*What you should do:*
Print, word for word, the part of the forum thread below that opens with the words containing "A player had" and closes with "deal-breaker came later.".
— BEGIN Source text —
We put up with him for almost a year more though. After he started that crap with his dogboy character I had several player roll Perception. They made it, and I told them see a single MOM implant beneath his fur, and they quickly told the others that his character was a experiment to increase his Dogboy abilities. LOL. After his Forth character and doing it again, we just asked him to leave for good.
Which at that point I was enjoying MOMing his character's up to explain the crap he kept talking about. BUT the players did not like his last character no bit. Which I did approve. He created an Ultra-crazy, and I was all set for him...but they were not.


Interesting way to roll with it, finding a way to integrate it and make it work for you. Not everyone's a good fit for every game, he might be great with someone else's group but clearly couldn't manage what was needed for yours.

Re: So what is your deal-breaker?

Posted: Mon May 23, 2011 7:39 pm
by Giant2005
I had a GM who was far too soft.
A player had the invulnerability tattoo and quite wrongly thought that made him impervious to harm. He activated it and charged into an army of a few hundred Brodkil so he could slow their advance with Carpet of Adhesion. Turns out he was right about the tattoo making him invulnerable because none of those Brodkil made any attempt to attack him because the GM didn't want to kill him.
I happily accepted that, the GM was okay with it and so should I be as it didn't effect my game at all really, the deal-breaker came later.
— END Source text —
— BEGIN Extracted entries —
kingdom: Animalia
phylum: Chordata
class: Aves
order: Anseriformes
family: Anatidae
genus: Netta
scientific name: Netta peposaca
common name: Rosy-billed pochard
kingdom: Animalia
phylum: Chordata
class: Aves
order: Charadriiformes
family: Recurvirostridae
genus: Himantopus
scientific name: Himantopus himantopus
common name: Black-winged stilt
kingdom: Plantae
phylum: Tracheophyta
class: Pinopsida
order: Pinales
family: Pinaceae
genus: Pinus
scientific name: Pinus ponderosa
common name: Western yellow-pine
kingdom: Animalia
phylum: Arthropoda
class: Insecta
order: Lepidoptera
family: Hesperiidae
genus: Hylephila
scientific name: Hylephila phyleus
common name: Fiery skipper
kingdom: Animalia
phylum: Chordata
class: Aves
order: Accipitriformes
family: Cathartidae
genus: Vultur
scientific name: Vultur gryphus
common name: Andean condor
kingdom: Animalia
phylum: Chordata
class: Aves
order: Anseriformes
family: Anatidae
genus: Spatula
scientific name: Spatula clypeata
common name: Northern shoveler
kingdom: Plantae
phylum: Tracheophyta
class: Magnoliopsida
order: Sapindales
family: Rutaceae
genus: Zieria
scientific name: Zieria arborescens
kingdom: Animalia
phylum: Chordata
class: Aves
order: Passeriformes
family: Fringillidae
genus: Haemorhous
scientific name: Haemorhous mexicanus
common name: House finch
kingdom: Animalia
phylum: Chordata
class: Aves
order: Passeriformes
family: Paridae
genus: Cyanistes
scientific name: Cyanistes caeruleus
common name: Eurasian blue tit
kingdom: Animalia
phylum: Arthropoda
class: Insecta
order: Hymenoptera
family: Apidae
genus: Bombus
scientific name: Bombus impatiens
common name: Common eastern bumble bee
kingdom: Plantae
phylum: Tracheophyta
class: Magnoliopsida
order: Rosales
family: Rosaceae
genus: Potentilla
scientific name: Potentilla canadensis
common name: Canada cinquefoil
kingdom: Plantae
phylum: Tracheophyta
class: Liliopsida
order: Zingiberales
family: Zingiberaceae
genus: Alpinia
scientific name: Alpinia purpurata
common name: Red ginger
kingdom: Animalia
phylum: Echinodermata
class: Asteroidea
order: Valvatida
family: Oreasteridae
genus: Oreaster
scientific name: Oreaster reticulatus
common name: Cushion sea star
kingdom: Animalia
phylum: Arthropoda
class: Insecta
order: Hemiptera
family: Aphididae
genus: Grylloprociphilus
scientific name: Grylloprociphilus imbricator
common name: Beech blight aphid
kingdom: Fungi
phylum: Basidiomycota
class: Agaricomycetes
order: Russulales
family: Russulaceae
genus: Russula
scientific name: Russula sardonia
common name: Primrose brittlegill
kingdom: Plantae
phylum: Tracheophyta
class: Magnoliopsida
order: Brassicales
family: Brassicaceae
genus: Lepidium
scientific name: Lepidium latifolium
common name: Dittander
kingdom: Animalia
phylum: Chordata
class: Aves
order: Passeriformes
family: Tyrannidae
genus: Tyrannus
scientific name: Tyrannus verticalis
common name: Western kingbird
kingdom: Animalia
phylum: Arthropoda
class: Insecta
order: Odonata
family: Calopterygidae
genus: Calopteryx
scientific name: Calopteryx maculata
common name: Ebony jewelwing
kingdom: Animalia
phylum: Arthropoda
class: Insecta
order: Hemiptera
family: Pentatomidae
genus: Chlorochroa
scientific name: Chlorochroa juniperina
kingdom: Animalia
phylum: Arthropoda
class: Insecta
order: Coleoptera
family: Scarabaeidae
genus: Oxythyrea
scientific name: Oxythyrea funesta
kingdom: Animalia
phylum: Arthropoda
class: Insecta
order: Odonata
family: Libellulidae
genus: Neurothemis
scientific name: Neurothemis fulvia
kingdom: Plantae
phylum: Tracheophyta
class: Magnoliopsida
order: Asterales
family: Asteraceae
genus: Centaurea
— END Extracted entries —
*Answer to the exercise:*
A player had the invulnerability tattoo and quite wrongly thought that made him impervious to harm. He activated it and charged into an army of a few hundred Brodkil so he could slow their advance with Carpet of Adhesion. Turns out he was right about the tattoo making him invulnerable because none of those Brodkil made any attempt to attack him because the GM didn't want to kill him.
I happily accepted that, the GM was okay with it and so should I be as it didn't effect my game at all really, the deal-breaker came later.